[Leestekst]
-*-*-
Want zo noem ik U, omdat uw Naam uitgaat
boven alle naam en alle begrip, en heel de verstandelijke natuur dit niet kan
uitspreken of begrijpen. Uw Naam dus, waardoor uw goedheid gekend wordt, is de
grond van de genegenheid van zijn ziel jegens U. Want hoe zou ik U niet
beminnen, die mij zo beminde – ook al was ik nog zo zwart- dat Gij uw leven
hebt gegeven voor uw schapen, die Gij weidt? Men kan geen grotere liefde
bedenken dan deze: dat Gij met uw leven mijn heil hebt gekocht.
Leer mij dus, waar Gij weidt, om de
heilzame weide te vinden, waar ik met hemels voedsel verzadigd word. Zonder dat
voedsel te eten kan men het eeuwig leven niet binnengaan. Ik zal naar de bron
snellen en de goddelijke drank drinken, die Gij als uit een bron aan de
dorstigen voorhoudt, namelijk het water, dat uit uw zijde vloeit, nadat die
ader door de lans werd geopend; en wie dat geproefd heeft, wordt zelf één bron
van levend water, opborrelend ten eeuwigen leven.
Als Gij mij hier weidt, doet Gij mij
waarlijk rusten in de middag, wanneer
ik in vrede slapend mag rusten in het licht zonder schaduw. Want de middag
heeft geen schaduw, als de zon op haar hoogtepunt staat, waar Gij hen doet
rusten, die Gij gevoed hebt, en uw dienstknechten met U opneemt in uw
rustplaats. Maar niemand wordt die middagrust waardig gekeurd, die geen kind is
van het licht en van de dag. Wie nu op gelijke wijze zich verwijdert van de
schaduwen in de avond of in de morgen, dit is, waar de zonde begint en eindigt,
die wordt door de Zon der gerechtigheid naar de middag overgebracht om hem daar
te laten rusten.
Duid mij dan aan, hoe men moet rusten en
weiden en waar de weg ligt naar de middagrust om te voorkomen, dat ik misschien
door gebrek aan kennis van de waarheid van uw kudde afdwaal en terecht kom in
kuddes, die aan uw schapen vreemd zijn.
Zo sprak
de ziel, vol zorg over de schoonheid, die haar van Godswege was geschonken,
omdat zij wilde inzien hoe haar geluk voor altijd zou kunnen voortbestaan.
-*-*-
[Opdracht] Wie wordt volgens de leestekst de middagrust niet waardig gekeurd?

[Items]
-*-*-
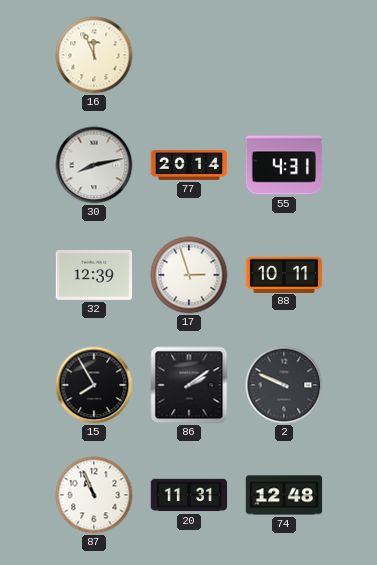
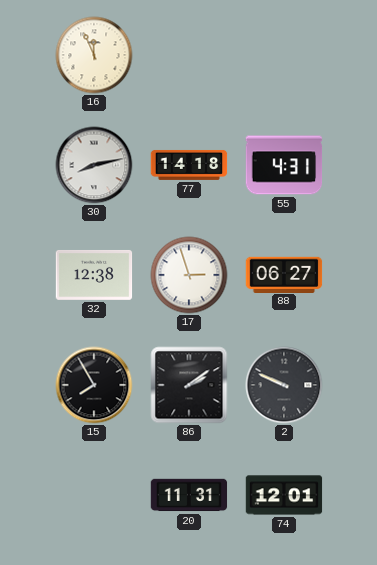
77: 20:14 -> 14:18
32: 12:39 -> 12:38
88: 10:11 -> 06:27
87: 10:56 -> none
74: 12:48 -> 12:01
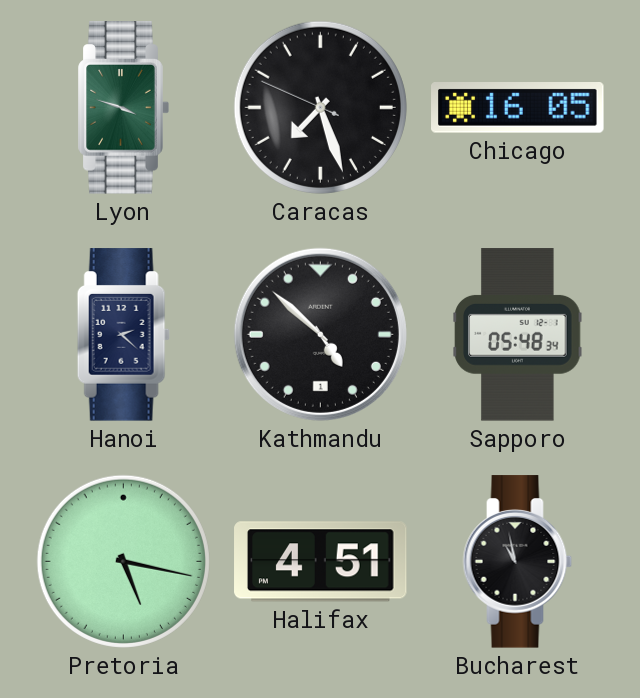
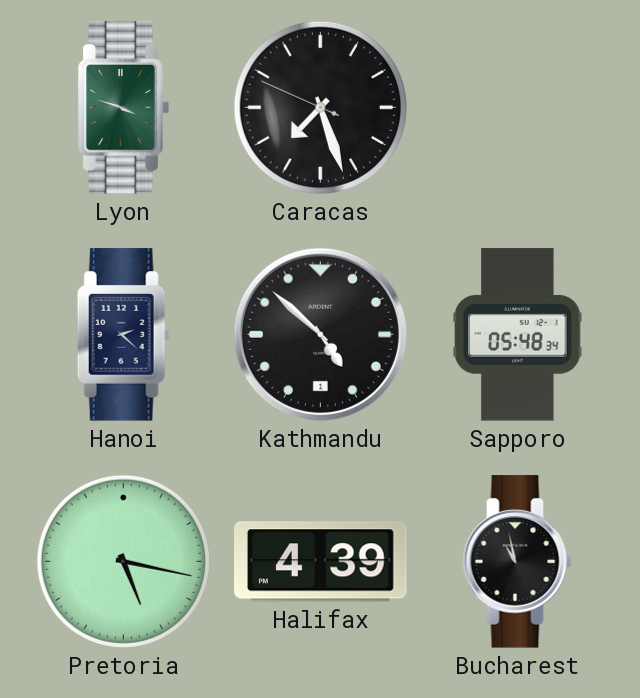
Chicago: 16:05 -> none
Halifax: 4:51 -> 4:39
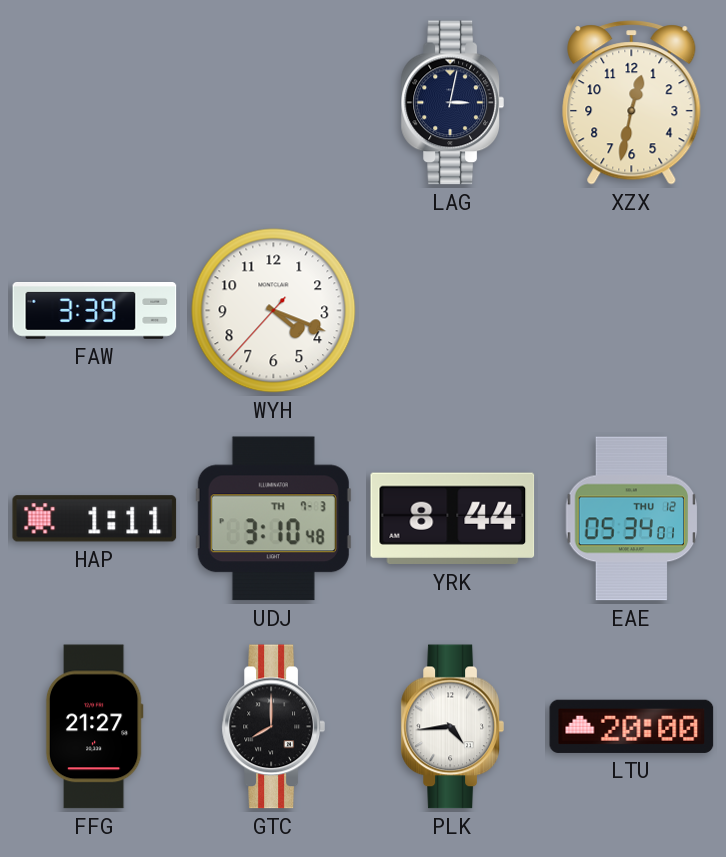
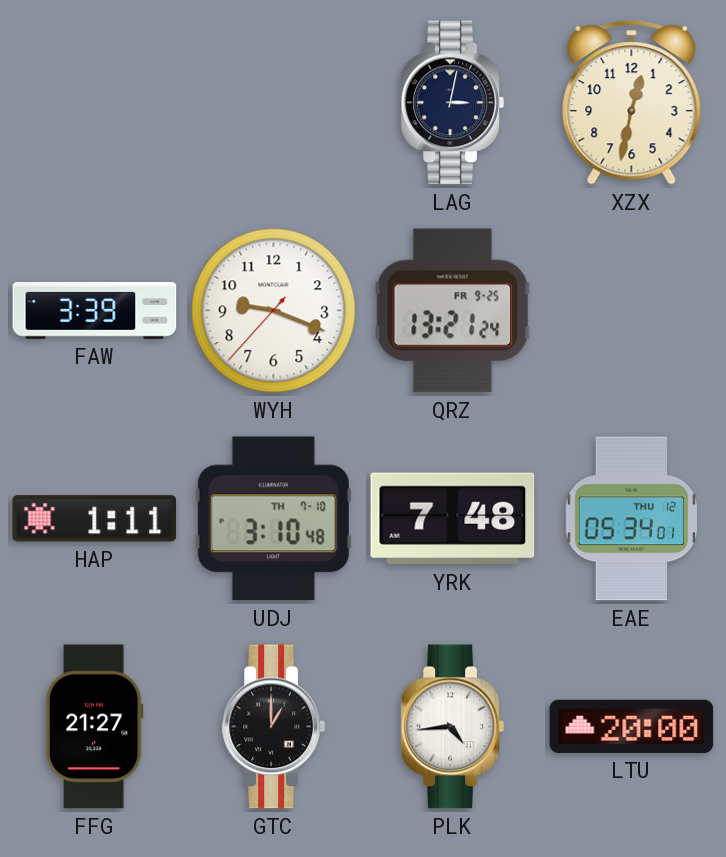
-*-*-
[Oplossing] Wie geen kind is van het licht en van de dag.